Why Leases Are For 99 Years
Properties are of two kinds — freehold property and leasehold property. While the former refers to properties that are "free from hold" of any other entity except the owner for an indefinite period, the latter are properties usually leased for a period, commonly for 99 years from the time of construction. But, why the unusual figure, 99? Or, what happens or who owns the property at the end of the lease period? Or the applicable renewal conditions?
Propguide tells you more about why the leases are for 99 years.
The development authority of a particular area provides land development rights to developers and sells properties for a lease of 99 years. This means that anyone who purchases a residential or commercial property will own it only for a period of 99 years, after which the ownership is given back to the landowner. Buyers of leasehold properties are required to pay a ground rent to the landowner for this. Lease of such properties can be renewed after the completion of the term.
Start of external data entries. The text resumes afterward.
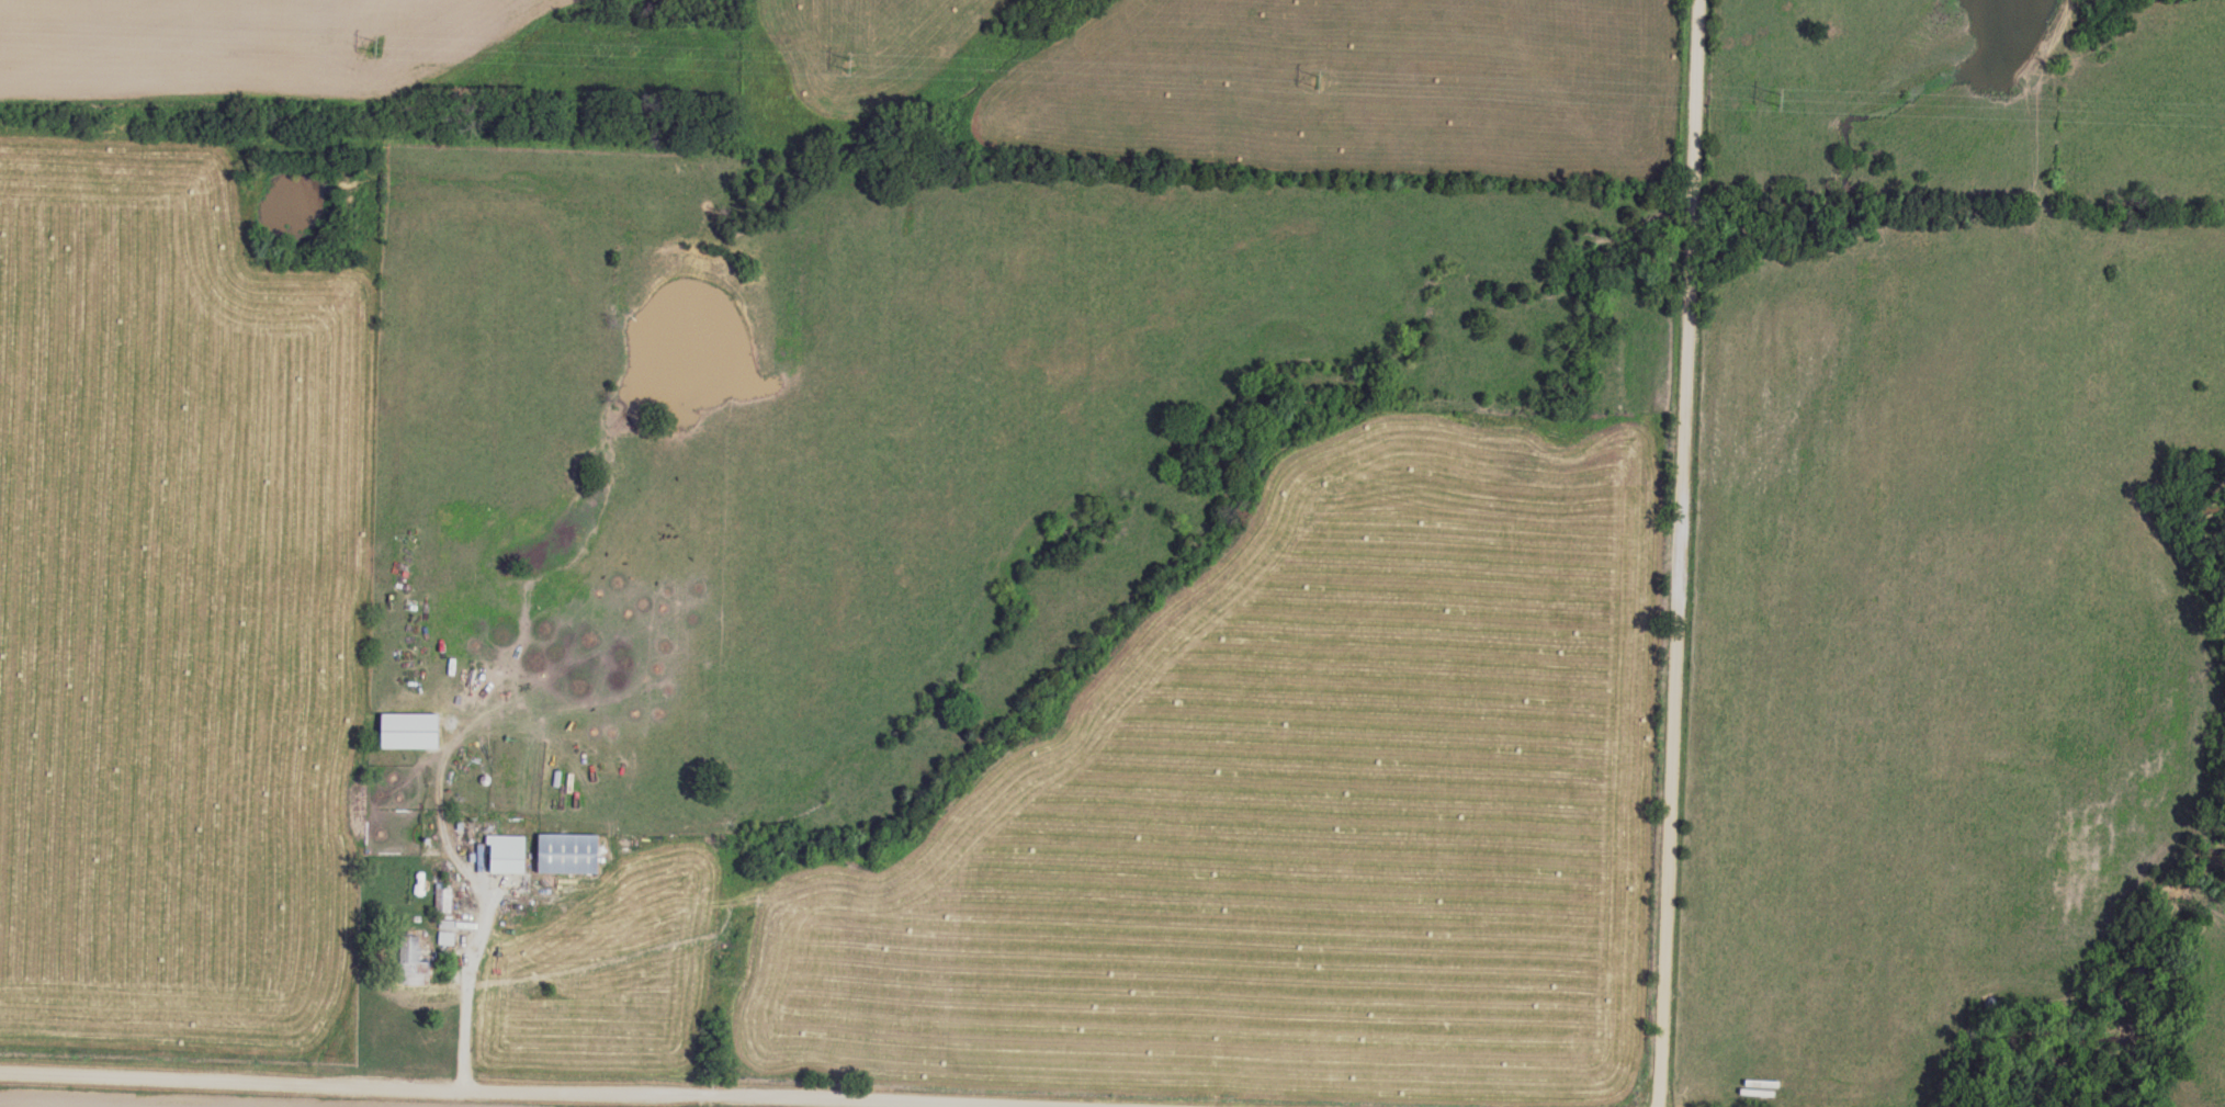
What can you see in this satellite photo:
power tower: (376, 46)
power tower: (848, 63)
power tower: (1317, 76)
power tower: (1775, 93)
road: (1681, 553)
building: (405, 727)
building: (565, 849)
building: (504, 850)
building: (444, 934)
building: (410, 959)
road: (466, 963)
road: (501, 1093)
What happens upon expiry of said lease?
Usually, the government allows conversion of a leasehold property to freehold upon payment of conversion charges or guarantees the right to buy another lease upon expiry of the original lease.
Buying an older house
An investor eyeing an old property, say a 30-year old leasehold property, may find it difficult to further sell the property as it would not be easy for the prospective buyers to finance it. Such properties might not see significant appreciation as well. The key challenge faced by the buyer is the renewal of the occupancy contract once the lease is over. Besides renewal, older properties also require additional costs like property tax. Moreover, a buyer could face challenges of transferring the property title and registration papers, too. On the other hand, if the descendants of a leasehold property possess the property for 99 years, they will only need to pay for the lease renewal.
From a developer's point of view, projects that are planned on smaller leasehold periods, may not receive funds for construction which could lead to delay and non-completion.
Why 99 years?
The 99-year lease agreement includes rights and obligations for both the lessor and the lessee pertaining to the occupation of a property in exchange for a set amount as a rental. The terms and conditions mentioned in the agreement like nature of rights, lease period, duties of lessor and lessee, conditional clauses, termination clause, dispute resolution clause, etc. are crucial factors for the sustenance of any lease and any dispute in respect of the lease.
The objective of having timespan is to control the use as well as the transfer of land. This timespan was seen as a safe interval choice in earlier days given that it will cover the lifespan of the lessee. It was also regarded as a period enough to safeguard the ownership of the lessor.
Some facts about leasehold property
- Several authorities offer land to develop apartment projects, only on leasehold basis.
- It is possible to extend the lease period to 999 years by paying a price.
- On purchasing a property on leasehold, a buyer must confirm whether the seller has obtained a transfer memorandum from the local development authority.
- Developers prefer to build flats on leasehold lands since the cost of such parcels is lower when compared to freehold lands.
- Banks do not prefer financing the purchase of a leasehold property, especially when the remaining lease period is less than 30 years. The value of such properties also falls at the end of lease period approaches.
- The key advantage of investing in leasehold property is the price, which is often lesser than properties built on freehold land.